Sunday, May 9, 2010

Productivity Paradox?

An article by Shaun Hendy about New Zealand's poor recent productivity growth points to a paper by McCann. As trade barriers with New Zealand's larger continental neighbor have fallen, New Zealand's productivity growth has been anemic. This is the productivity paradox. Hendy points out that the same thing is going on between Australian states, and links to a paper on the poor performance of South Australia's economy relative to the rest of the country. What's going on?

Hendy argues that as barriers to movement of capital and talent fall, capital and talent will tend to enucleate around the same locations and they will concentrate geographically, in what could be considered a big coordination game. How many Australians are moving to New Zealand to further their careers or find investors? How many people from Sydney are moving to Adelaide?
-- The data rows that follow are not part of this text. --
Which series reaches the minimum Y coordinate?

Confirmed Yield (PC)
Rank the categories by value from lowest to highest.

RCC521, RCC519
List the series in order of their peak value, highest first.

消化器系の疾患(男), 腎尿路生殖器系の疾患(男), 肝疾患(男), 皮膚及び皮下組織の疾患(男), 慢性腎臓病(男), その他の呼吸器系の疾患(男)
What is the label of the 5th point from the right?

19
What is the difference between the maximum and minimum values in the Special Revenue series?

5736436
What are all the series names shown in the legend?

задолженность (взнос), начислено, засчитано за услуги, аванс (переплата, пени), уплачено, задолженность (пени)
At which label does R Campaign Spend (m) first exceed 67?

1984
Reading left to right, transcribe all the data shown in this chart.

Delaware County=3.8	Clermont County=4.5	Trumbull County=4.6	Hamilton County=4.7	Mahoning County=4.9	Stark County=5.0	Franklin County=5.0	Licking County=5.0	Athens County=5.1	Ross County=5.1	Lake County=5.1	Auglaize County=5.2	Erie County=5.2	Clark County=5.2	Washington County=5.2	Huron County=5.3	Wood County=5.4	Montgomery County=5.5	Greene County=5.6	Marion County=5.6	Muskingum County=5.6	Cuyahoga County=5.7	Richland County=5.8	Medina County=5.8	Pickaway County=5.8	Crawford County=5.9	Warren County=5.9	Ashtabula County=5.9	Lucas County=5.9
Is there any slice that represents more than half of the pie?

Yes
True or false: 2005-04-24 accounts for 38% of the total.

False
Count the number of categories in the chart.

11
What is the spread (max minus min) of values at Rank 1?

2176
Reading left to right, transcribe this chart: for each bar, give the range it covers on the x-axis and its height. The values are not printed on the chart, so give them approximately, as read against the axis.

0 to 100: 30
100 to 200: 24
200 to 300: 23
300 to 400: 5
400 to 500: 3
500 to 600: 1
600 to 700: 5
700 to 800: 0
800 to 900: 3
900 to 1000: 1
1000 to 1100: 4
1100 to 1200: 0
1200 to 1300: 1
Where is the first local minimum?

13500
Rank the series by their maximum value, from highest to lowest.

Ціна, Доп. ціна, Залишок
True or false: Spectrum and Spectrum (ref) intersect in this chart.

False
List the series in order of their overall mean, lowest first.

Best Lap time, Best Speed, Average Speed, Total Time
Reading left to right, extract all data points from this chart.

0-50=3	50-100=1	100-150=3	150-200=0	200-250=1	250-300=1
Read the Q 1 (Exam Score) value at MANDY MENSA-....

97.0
It's worth asking this same question for the United States. Anecdotally, I have known this recession to have forced multiple families to move to the coasts, and if this is representative, it's going to accelerate an internal U.S. productivity paradox. While Richard Florida's vision of vibrant, tolerant, creative-class-oriented cities is certainly a positive one, not everybody can be San Francisco and Seattle - and we may see a runaway productivity paradox within the U.S. The only productivity growth map I could find (below) does not show a clear separation by region, but it predates this recession.